[Exercise instructions]
(1) Reproduce the part of the text on angering starting at "Communication difficulties increase" and ending at "increased problem solving.".
(2) According to the text on angering, what does non-angering total behavior lead to?
(3) Carry the text on angering further from its last sentence.

AngerAccording to Choice Theory, all behaviour are our Total Behaviour. Our behaviour is designated by verbs named by the component that is most recognisable. Thus, Angering is the chosen Total Behaviour of acting our anger that we are trying to understand and manage here instead.

Angering is experienced more frequently than other emotions. It lasts longer than other emotional states, produces a strong tendency to approach the person or situation toward which your angering is directed, and includes an experience of greater power than do the other emotions.

Communication difficulties increase when one individual insists they are right and the other is wrong. Choice Theory teaches that the problem with which one struggles is usually not a simple issue of right versus wrong. Angering often leads to verbal and physical aggression and decreased problem solving while non-angering total behaviour leads to assertiveness and increased problem solving.

[Extracted data]
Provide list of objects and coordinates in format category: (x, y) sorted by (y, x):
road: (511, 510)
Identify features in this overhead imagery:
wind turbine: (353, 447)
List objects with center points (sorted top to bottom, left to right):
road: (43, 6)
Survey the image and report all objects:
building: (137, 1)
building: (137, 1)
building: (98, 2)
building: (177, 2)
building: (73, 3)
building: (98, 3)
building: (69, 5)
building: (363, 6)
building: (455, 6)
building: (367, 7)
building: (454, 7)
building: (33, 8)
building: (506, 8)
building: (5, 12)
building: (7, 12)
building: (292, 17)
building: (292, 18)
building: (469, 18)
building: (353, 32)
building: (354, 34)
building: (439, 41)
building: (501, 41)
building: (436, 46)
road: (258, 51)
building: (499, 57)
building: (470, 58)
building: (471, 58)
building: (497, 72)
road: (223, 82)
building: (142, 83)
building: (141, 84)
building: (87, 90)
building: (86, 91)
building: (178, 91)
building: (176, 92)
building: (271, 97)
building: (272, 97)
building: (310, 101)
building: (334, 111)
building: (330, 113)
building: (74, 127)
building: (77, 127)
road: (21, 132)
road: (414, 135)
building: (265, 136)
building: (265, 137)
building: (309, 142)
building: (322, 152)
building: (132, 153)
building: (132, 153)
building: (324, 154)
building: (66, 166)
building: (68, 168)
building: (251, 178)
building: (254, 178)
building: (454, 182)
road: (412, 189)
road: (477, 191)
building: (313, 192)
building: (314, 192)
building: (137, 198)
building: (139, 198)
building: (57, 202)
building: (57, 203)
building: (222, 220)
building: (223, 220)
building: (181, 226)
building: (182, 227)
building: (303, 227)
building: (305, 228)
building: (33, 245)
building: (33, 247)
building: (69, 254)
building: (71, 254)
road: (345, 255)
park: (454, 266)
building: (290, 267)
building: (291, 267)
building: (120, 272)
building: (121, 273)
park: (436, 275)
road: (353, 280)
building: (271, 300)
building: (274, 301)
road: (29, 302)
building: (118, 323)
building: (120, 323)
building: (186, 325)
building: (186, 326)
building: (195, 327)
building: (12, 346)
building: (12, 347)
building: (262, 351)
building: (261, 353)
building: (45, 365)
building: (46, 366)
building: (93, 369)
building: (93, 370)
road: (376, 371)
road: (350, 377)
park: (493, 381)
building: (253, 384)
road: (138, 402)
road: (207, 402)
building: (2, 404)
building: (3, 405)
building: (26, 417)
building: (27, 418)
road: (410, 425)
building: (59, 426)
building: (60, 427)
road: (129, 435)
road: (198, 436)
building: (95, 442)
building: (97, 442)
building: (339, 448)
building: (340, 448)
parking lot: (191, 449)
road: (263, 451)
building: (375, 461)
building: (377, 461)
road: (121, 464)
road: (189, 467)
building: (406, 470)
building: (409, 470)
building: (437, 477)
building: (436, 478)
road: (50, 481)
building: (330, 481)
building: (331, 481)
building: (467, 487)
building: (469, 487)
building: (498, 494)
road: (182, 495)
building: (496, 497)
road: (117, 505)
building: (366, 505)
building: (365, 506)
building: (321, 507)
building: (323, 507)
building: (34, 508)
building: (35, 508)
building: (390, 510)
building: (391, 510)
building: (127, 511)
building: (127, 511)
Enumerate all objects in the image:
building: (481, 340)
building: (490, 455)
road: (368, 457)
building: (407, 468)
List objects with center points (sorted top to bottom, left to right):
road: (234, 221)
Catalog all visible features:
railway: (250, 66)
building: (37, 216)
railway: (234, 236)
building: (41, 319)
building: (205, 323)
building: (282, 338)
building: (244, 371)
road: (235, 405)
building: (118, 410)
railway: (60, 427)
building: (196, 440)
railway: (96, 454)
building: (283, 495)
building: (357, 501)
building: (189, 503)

[Set of answers]
(1)
Communication difficulties increase when one individual insists they are right and the other is wrong. Choice Theory teaches that the problem with which one struggles is usually not a simple issue of right versus wrong. Angering often leads to verbal and physical aggression and decreased problem solving while non-angering total behaviour leads to assertiveness and increased problem solving.

(2) Assertiveness and increased problem solving.

(3)
Through Reality Therapy, individuals would come to realise that it is how they choose their total behaviour regarding the person or event that leads to the choice to anger. They would also learn how to come together with others instead of driving them away, and increase the happiness in their life.

There are various forms of angering. Through the therapy sessions, you would learn alternate ways to cope and reduce frustration as well.

 

Source:

J. Thomas Bellows, Angering in the Family: Using Choice Theory to Stop Controlling with Anger. Lincoln: iUniverse, 2005.